Al-Bukai participó en las protestas pacíficas contra al-Áshad que florecieron con la Primavera Árabe. Por ello fue detenido dos veces y pasó, primero, un mes en la cárcel, a lo que sumaría otros 11 meses preso después. Allí fue torturado y presenció situaciones inhumanas, además de verse forzado incluso a «transportar con mis propias manos los cuerpos de gente que había muerto en los centros de internamiento», relata.

Tras lograr la libertad, gracias al empeño persistente de su mujer, Abir Jassoumeh, pasaron al Líbano y allí comenzó a dibujar. Al principio «solo con un bolígrafo» y sin la intención de «exponer nada, solo como una manera de dar testimonio de lo ocurrido allí dentro». Poco a poco, su «expresionismo», a medio camino entre las pinturas negras de Goya y las pinturas del esloveno Zoran Music, fue llamando la atención del mundo del arte –y no solo del arte– y logró llegar a Francia, donde ahora reside, pero por mucho que los kilómetros le alejen del horror, hay cosas que se quedan contigo.

Culpabilidad

«De alguna manera me siento culpable porque yo he vivido todo aquello y he sido capaz de irme de un lugar donde ha habido tanta muerte». Lo dice alguien que, cuando repasa algunos de sus dibujos en los que aparecen cuerpos colgados, inertes, o gente transportando cadáveres, se refiere a ellos por sus nombres, porque les ha conocido.

Es por ello que para el artista, es imperativo mantener vivo el recuerdo: «No quiero olvidar porque eso supone que el dictador ha ganado. Si paro de dibujar y crear estas piezas, no seré capaz de sobrevivir». El humor, de nuevo, hace acto de presencia: «Para mí, lo que hago es como si fuera flamenco. Son mis obras más españolas las que estoy haciendo aquí y son, de alguna manera, como la reencarnación de los muertos en el proceso de grabado en la plancha porque es material, tiene superficie». Para él, de hecho, «tiene algo de divino, religioso».

Solo hay un momento en toda la entrevista que su semblante se torna serio: «El proyecto no está terminado y aunque creo que llegará un momento en el que estéticamente me libere de todo esto, la narración persiste.
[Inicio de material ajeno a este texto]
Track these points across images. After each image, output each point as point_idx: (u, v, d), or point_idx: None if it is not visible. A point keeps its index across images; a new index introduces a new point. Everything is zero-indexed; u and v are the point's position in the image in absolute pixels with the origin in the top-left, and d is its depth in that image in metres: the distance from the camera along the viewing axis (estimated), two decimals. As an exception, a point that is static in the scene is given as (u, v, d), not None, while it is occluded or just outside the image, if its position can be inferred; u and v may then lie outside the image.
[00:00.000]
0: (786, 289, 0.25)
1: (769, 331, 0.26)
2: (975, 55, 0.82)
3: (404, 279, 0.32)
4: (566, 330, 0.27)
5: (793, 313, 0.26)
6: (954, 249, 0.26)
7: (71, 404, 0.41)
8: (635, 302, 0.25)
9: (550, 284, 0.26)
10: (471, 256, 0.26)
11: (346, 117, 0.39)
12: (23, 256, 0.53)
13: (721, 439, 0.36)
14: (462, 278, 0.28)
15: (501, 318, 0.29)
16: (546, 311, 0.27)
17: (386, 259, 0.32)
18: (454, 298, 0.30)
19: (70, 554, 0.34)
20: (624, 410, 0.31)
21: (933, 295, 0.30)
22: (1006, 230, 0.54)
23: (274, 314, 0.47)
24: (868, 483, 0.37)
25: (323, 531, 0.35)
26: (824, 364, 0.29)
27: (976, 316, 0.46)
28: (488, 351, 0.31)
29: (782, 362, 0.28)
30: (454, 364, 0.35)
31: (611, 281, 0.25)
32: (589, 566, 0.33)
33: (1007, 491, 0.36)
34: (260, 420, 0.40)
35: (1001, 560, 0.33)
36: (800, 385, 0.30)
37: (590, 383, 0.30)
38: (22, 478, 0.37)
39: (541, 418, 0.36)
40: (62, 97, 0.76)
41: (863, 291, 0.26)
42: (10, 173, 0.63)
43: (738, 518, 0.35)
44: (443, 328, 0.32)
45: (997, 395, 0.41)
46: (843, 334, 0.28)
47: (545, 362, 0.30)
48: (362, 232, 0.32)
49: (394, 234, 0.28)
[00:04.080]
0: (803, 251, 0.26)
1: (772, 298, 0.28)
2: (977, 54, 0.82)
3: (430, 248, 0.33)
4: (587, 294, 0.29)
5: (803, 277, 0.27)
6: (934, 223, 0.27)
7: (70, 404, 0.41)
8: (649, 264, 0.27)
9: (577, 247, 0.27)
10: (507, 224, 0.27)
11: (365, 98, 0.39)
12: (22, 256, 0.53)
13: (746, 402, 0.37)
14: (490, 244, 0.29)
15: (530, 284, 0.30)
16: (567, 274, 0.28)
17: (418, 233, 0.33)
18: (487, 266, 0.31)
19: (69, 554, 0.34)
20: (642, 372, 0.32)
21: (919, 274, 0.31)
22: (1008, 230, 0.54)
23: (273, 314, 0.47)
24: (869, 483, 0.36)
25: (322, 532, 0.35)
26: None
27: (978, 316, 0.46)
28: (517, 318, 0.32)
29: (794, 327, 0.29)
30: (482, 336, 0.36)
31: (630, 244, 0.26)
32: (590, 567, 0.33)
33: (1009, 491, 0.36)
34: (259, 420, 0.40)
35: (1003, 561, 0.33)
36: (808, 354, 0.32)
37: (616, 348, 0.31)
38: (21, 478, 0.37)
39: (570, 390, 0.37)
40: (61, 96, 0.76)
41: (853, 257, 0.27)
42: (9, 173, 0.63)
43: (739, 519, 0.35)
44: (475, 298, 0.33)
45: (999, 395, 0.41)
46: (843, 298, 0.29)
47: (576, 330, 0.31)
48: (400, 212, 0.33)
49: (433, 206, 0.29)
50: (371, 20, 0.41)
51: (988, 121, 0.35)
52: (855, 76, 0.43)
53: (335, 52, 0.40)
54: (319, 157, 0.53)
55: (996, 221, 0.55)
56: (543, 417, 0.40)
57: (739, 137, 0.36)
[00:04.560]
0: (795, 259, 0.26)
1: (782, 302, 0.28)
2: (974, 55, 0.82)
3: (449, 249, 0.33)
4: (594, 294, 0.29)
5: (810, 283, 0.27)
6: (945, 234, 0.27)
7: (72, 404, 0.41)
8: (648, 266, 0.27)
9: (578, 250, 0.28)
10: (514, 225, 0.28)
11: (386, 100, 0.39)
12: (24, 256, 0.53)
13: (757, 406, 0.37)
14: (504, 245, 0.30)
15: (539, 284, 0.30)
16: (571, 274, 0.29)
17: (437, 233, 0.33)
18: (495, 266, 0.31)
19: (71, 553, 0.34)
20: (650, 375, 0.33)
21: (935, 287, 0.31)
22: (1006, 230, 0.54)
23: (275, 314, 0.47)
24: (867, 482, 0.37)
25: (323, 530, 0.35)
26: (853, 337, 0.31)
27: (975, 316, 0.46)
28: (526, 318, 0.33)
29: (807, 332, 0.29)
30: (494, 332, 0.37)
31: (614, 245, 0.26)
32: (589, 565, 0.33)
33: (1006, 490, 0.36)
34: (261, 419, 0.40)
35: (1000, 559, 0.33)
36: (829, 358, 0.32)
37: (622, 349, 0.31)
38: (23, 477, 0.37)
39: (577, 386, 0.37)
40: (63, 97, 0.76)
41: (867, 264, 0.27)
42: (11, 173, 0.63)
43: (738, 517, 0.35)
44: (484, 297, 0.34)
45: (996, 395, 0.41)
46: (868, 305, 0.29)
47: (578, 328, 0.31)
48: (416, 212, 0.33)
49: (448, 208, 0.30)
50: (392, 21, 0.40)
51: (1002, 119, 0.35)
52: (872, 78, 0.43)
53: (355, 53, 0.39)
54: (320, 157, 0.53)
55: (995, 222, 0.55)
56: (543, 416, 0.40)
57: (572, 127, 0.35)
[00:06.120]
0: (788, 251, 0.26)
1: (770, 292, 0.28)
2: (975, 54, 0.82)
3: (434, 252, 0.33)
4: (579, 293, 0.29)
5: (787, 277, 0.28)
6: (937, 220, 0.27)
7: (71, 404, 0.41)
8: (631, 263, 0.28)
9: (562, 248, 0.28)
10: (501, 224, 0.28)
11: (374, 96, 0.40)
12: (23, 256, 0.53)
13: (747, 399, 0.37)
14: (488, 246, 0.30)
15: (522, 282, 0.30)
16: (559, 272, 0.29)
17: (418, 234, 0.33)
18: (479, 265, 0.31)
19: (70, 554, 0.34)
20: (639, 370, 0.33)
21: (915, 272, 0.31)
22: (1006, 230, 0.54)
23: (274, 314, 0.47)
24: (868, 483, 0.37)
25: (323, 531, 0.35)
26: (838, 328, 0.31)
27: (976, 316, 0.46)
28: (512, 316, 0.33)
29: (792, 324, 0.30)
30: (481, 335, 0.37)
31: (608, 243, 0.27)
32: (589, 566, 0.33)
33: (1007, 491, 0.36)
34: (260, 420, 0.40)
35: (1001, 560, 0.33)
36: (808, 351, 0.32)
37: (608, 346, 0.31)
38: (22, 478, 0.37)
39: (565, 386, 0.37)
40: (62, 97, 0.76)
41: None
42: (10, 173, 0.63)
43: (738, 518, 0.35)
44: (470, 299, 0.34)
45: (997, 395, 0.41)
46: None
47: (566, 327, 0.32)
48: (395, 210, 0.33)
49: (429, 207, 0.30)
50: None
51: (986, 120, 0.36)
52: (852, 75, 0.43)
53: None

Puede que algún artista que no ha pasado por la tortura sea capaz de canalizar y expresarse de otra manera, pero yo no. Es un acto de resiliencia». Y al marcharnos, vuelta al trabajo en Son Boter, donde «he encontrado todo lo que necesito de una manera perfecta. Estoy aprendiendo técnicas nuevas y Mallorca tiene una luz muy diferente a la que hay en Francia». Y solo alguien que ha visto la oscuridad tan de cerca es capaz de apreciar de esta manera la luz.